## start Text shown

A United Nations (UN) resolution passed in 1947, No 181, effectively created Israel in Palestine by resolving that the then state of Palestine shall be divided into two — a Jewish state and an Arab state. Just like that, Israel was created in Palestine — the power of declarations. Twenty years later, in 1967, Israel transgressed the borders determined in 1947 during the Six-Day War and captured Gaza, Sinai, the Golan Heights and the West Bank as well as Jerusalem.
Another UN resolution was passed, No 242, in 1967 that says Israel has the right to exist but that it must return the territories it captured during the war. Of course, Israel did no such thing. It took control of these territories, imposed martial law, evicted the Palestinian inhabitants and built settlements for Jewish migrants. This went on despite numerous other declarations and diplomatic efforts for Israel to surrender the land to Palestine.
The Palestinian example shows both the power as well as the irrelevance and, oftentimes, futility of declarations. Israel came into being via the force of a legal document but it also chose to ignore similar documents to hand over captured territories and stop building settlements on these lands. Consequences are determined by actions — the ability to act rather than the legal right to do so. Israel also got away with doing all these illegal and cruel things and the Palestinians have since been left to suffer.
Declarations and legal provisions can be reduced to symbols without much impact on their intentions. It is true that symbols can be of value to some parties but they can be quite meaningless to those who matter. Just ask the Palestinians.
Former US President Barack Obama, at the tail end of his administration, supported a UN Security Council resolution to unanimously condemn Israel’s continued occupation of Palestinian land and the building of settlements. It was a matter of record for the Obama administration but the apartheid policy and oppression of Palestinians continued. More than 600,000 Jewish settlers now occupy Palestinian land and the Israeli government is continuing with the settlements while suppressing Palestinians in their own land.
I am reminded of this sad state of affairs when I read about the reactions to the issue of Malaysia ratifying the International Convention on the Elimination of All Forms of Racial Discrimination (ICERD). Yes, it is yet another declaration, one so obvious that it makes you wonder why Malaysia remains among a small minority of countries that have not signed it. It is a declaration of non-racial discrimination. Certainly, Malaysia is not a country that espouses or practises racial discrimination. As a declaration, it can just be symbolic or it can be substantive but certainly, on the symbolic level, it is something we should be part of.
Whether ICERD is ratified or not matters less than whether we are racists individually and uphold racial discrimination institutionally. At a personal level, everyone has his or her own degree of racial preferences and biasness but I am totally opposed to any insinuation that we uphold racism institutionally and constitutionally. I am bothered by the arguments used by the primarily Malay groups that oppose the ratification of ICERD. The arguments range from ICERD being a threat to Islam to it being unconstitutional and a threat to the Malays. I find the Islamist groups’ argument against non-discrimination to be particularly repugnant.
The famous Constitution of Madinah, mediated by the Prophet Muhammad (peace be upon him) defined the citizens of Madinah to include the Jews living there then, mindful that while they were one community with the Muslims, they also had their religion and the Muslim had theirs. Such was the inclusiveness and tolerance displayed by the prophet in 7th-century Arabia. Of course, things progressed far forward from that point on but things have also regressed significantly throughout the Islamic world. Today, the government of the custodians of the two mosques is involved in bombing another Muslim country, killing tens of thousands and creating a famine that will affect millions.

## end Text shown

» **Requests**
1 - In the article on declarations, what number does the UN resolution passed in 1967 have?
2 - Write out the article on declarations starting with "Whether ICERD is" and going on through "be particularly repugnant.", swapping "repugnant" for "troubling".
The lines after the text are separate material and have no connection to it.

## start Data listing

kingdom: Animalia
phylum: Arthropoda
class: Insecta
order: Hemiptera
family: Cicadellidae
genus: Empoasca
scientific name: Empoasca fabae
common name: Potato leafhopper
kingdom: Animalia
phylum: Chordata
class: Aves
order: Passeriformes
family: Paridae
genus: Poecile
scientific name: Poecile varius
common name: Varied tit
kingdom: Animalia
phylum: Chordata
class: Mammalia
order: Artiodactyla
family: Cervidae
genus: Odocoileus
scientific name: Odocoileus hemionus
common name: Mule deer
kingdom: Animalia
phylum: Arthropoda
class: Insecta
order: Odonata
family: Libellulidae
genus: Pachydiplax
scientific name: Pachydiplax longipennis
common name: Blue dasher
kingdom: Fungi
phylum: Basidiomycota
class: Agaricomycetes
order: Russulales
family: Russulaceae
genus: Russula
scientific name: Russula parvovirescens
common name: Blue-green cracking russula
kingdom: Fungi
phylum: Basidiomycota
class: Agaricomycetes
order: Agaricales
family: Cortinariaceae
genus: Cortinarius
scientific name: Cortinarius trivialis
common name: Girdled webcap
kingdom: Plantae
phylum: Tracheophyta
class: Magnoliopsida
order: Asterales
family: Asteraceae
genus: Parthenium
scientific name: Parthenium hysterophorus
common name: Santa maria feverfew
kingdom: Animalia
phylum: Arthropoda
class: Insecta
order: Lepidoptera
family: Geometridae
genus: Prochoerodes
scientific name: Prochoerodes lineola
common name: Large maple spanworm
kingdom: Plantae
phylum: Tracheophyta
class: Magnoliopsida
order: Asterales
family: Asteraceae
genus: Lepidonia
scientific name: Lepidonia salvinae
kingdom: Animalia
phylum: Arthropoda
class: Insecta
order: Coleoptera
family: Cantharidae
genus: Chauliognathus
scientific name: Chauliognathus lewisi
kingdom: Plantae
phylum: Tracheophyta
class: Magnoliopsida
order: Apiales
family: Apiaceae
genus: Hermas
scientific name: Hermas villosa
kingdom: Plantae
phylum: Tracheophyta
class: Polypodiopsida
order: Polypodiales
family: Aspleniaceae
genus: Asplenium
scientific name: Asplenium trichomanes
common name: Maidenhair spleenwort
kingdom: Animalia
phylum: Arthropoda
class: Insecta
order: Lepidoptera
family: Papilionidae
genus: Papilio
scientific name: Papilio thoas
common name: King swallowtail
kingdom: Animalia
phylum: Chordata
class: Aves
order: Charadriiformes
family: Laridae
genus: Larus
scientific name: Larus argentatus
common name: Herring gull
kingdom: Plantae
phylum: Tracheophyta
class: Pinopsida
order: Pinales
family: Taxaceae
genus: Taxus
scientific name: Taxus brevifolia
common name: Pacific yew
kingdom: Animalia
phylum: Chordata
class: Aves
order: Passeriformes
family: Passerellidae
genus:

## end Data listing

» **Responses to the tasks**
1 - No 242.

2 -
Whether ICERD is ratified or not matters less than whether we are racists individually and uphold racial discrimination institutionally. At a personal level, everyone has his or her own degree of racial preferences and biasness but I am totally opposed to any insinuation that we uphold racism institutionally and constitutionally. I am bothered by the arguments used by the primarily Malay groups that oppose the ratification of ICERD. The arguments range from ICERD being a threat to Islam to it being unconstitutional and a threat to the Malays. I find the Islamist groups’ argument against non-discrimination to be particularly troubling.